The visible aspect of this plant consists of a stem, which emerges from a root bud in the early spring and is topped with two (on occasion just one) drooping leaves that resemble an umbrella. As the stem reaches between 12-18 inches, the leaves unfurl (or the umbrella opens) revealing the lobes of each leaf. All parts of this plant, except for the fruit, contain a compound, podophyllotoxin, that is extremely toxic to humans. However, it has been used medicinally by Native Americans for centuries and more recently in a variety of prescription drugs. Derivatives of podophyllotoxin have antimicrobial, anti-inflammatory, cholesterol inhibiting, pain reducing, antioxidative and insecticidal properties. They have also been used to treat certain types of cancer, and as a treatment for COVID 19.

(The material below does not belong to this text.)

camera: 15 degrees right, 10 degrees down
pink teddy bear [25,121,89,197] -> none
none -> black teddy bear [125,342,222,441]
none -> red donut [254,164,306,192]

Mayapple is an unusual looking plant. The tall stem forks near the top as it extends toward each leaf, it is at this divergence that a single bud will form, eventually developing into a large, lovely white to pink flower. Mayapple flowers bloom between April and May and are visited mostly by long tongued bees. Collectively, these plants form a dense floor of leaves when viewed from above – which typically hides these flowers from view.
In the early summer these blooms begin developing into small fruits that look a bit like a lemon and fully ripen by mid to late summer. The fruits have been described as tasting like a cross between a paw-paw fruit (a native NY tree!) and a banana. They are most often used in jellies and jams. Note that the fruits, but not the seeds are edible, and the fruits are can only be eaten when fully ripe. In the wild the fruits are often consumed by box turtles and small mammals like raccoons and mice!